1) __No pricepoints__<br>
We would have needed pricepoints for each plan and the features within each customers' plans. In order to accurately determine the correct missing values in the categorical features, we'd need to formulate a function to fill in said values but we did not have the pricepoints needed. We overcame this issue by decising to leave those values missing and categorize them as its own `missing` category.

2) __Class Balancing__<br>
We tried multiple times to install the imblearn library to utilize the SMOTE module tool. Given our inability to successfully istall the imblearn library we just used a familiar function we have written to upsample our minority class to help with our model training.

3) __XGBooster__<br>
I originally wanted to hypertune a booster on XGBoost to train to maximize its potential performance. I kept getting errors when attempting to train using a DMatix. To circumvent this issue I went with the XGBoostClassifier class and did not use a booster. Results were still impressive.
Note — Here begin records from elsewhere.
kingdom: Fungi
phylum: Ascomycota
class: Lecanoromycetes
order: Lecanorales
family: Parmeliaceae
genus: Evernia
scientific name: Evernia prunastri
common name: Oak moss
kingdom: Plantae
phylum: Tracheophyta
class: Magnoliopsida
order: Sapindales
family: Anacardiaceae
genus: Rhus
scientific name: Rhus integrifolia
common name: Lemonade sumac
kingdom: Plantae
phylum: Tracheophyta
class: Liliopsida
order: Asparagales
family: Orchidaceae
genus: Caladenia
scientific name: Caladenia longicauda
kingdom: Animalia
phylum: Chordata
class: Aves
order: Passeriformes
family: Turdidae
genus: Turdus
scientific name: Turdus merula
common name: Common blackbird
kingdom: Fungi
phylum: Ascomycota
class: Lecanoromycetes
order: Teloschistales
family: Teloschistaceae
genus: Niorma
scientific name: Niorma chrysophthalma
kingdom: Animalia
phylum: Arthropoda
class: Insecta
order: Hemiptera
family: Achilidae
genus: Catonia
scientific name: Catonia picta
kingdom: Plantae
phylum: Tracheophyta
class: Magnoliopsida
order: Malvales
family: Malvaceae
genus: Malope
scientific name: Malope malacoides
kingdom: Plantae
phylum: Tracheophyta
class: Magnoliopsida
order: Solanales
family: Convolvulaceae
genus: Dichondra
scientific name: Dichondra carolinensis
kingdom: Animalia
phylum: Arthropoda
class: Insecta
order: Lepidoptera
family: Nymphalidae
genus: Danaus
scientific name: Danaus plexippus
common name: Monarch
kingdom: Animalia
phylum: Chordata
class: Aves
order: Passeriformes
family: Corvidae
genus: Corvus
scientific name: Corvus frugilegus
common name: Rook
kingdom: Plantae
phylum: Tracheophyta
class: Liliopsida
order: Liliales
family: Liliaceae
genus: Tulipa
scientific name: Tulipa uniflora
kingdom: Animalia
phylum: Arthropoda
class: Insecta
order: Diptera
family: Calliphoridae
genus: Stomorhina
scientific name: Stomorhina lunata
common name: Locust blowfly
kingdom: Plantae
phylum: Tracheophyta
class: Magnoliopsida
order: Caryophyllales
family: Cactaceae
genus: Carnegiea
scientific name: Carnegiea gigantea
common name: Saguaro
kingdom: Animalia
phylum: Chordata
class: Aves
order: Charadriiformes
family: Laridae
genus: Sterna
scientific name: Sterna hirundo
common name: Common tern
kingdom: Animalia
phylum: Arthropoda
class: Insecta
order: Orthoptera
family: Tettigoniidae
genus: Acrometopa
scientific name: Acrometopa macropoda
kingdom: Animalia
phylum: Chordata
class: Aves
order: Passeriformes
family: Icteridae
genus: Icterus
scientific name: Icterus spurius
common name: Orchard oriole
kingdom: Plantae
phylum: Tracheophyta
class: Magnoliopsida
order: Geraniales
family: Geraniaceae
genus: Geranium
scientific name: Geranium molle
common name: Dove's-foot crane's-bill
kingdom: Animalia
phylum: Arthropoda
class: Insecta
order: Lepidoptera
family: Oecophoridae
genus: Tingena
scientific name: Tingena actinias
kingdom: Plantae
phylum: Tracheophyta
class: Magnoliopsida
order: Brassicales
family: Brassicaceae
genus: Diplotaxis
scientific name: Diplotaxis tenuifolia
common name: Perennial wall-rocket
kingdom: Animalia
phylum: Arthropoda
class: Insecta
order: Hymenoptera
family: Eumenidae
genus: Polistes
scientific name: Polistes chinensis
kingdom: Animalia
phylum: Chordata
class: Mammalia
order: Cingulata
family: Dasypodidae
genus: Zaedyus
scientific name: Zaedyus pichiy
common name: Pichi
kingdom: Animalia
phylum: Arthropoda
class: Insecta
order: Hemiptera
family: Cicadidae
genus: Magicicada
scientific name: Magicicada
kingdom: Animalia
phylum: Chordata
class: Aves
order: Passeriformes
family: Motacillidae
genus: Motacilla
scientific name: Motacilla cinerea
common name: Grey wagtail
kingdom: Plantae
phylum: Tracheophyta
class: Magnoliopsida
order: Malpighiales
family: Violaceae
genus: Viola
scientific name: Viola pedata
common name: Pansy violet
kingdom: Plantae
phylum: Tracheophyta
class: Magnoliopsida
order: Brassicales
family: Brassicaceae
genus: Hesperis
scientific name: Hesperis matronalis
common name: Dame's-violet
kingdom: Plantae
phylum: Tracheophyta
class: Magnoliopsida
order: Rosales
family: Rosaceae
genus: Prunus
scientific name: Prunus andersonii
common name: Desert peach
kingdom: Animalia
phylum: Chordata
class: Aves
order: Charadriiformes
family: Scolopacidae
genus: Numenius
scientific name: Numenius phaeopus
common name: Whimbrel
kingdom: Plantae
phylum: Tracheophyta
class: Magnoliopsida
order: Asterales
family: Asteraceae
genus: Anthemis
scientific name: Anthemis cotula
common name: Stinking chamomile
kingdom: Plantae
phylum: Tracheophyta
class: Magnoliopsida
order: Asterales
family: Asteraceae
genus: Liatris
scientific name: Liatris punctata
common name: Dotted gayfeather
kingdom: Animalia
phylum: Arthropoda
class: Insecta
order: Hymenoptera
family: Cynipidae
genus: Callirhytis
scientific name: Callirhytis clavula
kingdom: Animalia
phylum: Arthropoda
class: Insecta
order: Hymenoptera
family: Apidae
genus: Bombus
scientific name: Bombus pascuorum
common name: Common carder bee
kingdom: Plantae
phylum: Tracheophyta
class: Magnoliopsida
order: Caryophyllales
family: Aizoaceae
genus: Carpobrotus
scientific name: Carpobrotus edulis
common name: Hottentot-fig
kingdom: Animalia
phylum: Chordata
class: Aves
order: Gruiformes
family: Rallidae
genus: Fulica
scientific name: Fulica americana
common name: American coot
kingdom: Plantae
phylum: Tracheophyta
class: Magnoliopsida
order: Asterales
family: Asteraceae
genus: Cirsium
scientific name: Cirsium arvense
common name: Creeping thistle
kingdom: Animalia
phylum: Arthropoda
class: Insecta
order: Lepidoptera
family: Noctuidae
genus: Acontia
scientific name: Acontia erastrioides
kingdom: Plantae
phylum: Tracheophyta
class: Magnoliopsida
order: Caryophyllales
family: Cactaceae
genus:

4) __Choosing a Winner__<br>
Being that the top 2 models had similar scores, I had to find a better way to evaluate both models' performance. I chose to visualize the models' predictions ad true values with confusion matrix heatmaps. This gave us a great look into each model's errors and its potential business implications.


---
## Key Steps
---

We found a few steps we've taken that was key in our models' performance. 

__Engineered Feature__<br>
We engineered a feature `service_length` which gave each customer/observation a value indicating the length of service. The features containing dates were dropped and the `service_length` feature allowed us to minimize any potential lost data.

__Keeping it Honest__<br>
The decision to keep the missing values as missing and assiging it as its own category kept the data honest and allowing the model to identify any potential patterns from an unadulterated dataset.

__Balanced Opportunity__<br>
Our classes were heavily imbalanced. We chose to balance our training dataset so our models can have a balanced look at instances within each class. Keeping the validation and test sets' class balances as is allowed us to measure each given model's ability to learn any potential patterns.

---
## Final Model Quality
---
Our final model is the KNeighbors model with n_neighbors hyperparameter value of 1 (closest neighbors) and p value equal to 1. The p value indicates the power parameter for the 'Minkowski' metric. P set to 1 has the model measure the Manhattan distance between point, as opposed to the Euclidean distance.

The model obtained the following scores:
- __Accuracy__: 0.997
- __F1 score__: 0.994
- __ROC-AUC__: 0.999

This passes our shareholder's threshold with flying colors. The model is highly suggested for use to mitigate customer churn as it successfully identified 99% of churned cutomers on both validation and test sets.